**Your goal**
Output only the lines from the one holding "left knee: (90, 201)" to the end of the data below, please, copied exactly.

**Supplied information**
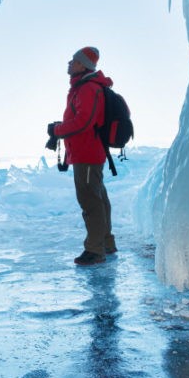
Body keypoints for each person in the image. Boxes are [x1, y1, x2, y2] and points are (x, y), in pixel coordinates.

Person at [47, 46, 117, 266]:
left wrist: (57, 130)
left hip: (86, 152)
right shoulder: (85, 87)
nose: (69, 63)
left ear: (82, 65)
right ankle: (106, 243)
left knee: (90, 201)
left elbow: (84, 122)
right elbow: (85, 119)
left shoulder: (87, 88)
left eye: (73, 60)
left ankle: (95, 251)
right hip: (88, 150)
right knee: (98, 197)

**Solution**
left knee: (90, 201)
left elbow: (84, 122)
right elbow: (85, 119)
left shoulder: (87, 88)
left eye: (73, 60)
left ankle: (95, 251)
right hip: (88, 150)
right knee: (98, 197)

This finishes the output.